This weeks guest post was written at my expense by fellow Healthcare Sales Professional and good friend, Mark Schwab.
You’re stuck in a third world jail and the jailer gives you one phone call – who would you call? For me, I don’t tick through a list of my friends because there’s simply one person at the top, John Crowley. Crowley would drop everything, pop some Cipro and get his ginger ass to whatever hell hole I’ve gotten stuck in.
John and I met about 9 years ago through our wives and kids. Our friendship has gone through births, deaths, sickness, joy, and more job changes than is reasonable. Several threads weave their way through our friendship: respect, honesty, trash-talking, practical jokes, and sales. We have a passion for sales and the sales process, so naturally we take moments from our lives and use them as analogies for sales.
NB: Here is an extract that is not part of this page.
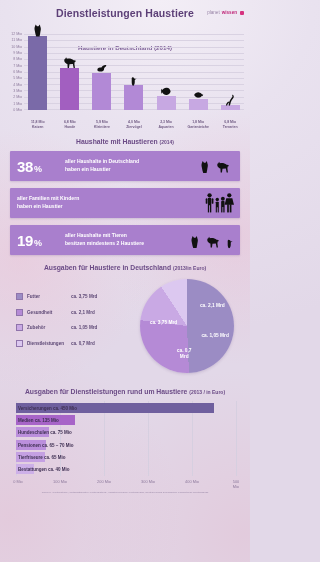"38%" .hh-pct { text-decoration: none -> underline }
John and I consistently screw with each other. We’ve created fake ads on Craigslist for a “free refrigerator” so the other person is bombarded with calls from strangers; changed license plates from a Yankees plate to a Red Sox plate; and put incredibly embarrassing bumper stickers on each other’s cars.
Three years ago, John decided he would chain an old toilet filled with flowers to my mailbox. I can just imagine it now. John giggling as he pulled the flower filled toilet out of the back of his truck; quietly setting it down in front of the mailbox; snaking chain around and locking it. Every little sound probably made him jerk his head up because he was so excited and didn’t want to get caught. He was sending pics to our friend Ray, both laughing hysterically.
Just one problem- he chained it to my neighbor’s mailbox.
So why am I writing about this now? Three years later? I’ve included the text thread:
For three years, one of the smartest guys I know thought he had gotten away with a pretty damn good practical joke. If this isn’t an analogy for what we do wrong in sales- I don’t know what is. I can’t count the times I’ve come up with a great plan, executed flawlessly, and waited for results that never come through. I’ve used sales language that didn’t work; I’ve invested time and money in the wrong customer; but when it comes down to it, I neglected details that had previously been successful.
John has been to my house hundreds of times. He had a plan, he executed the plan, and three years later, he realized he failed. In healthcare sales, we often forget who the decision makers are (it’s rarely the physician) and who we need to be selling. We don’t ask enough questions as simple as “am I at the right house?” We stick to our plans and wonder why they don’t work.
Today I realized two things. First, that I got to call my friend and tell him he was an idiot. But more importantly, all of the plans I’m making for my next professional role need to be analyzed, adjusted and/or scrapped. I need to ask more questions, thoroughly understand each process, research, and most importantly, make sure I’m at the right house.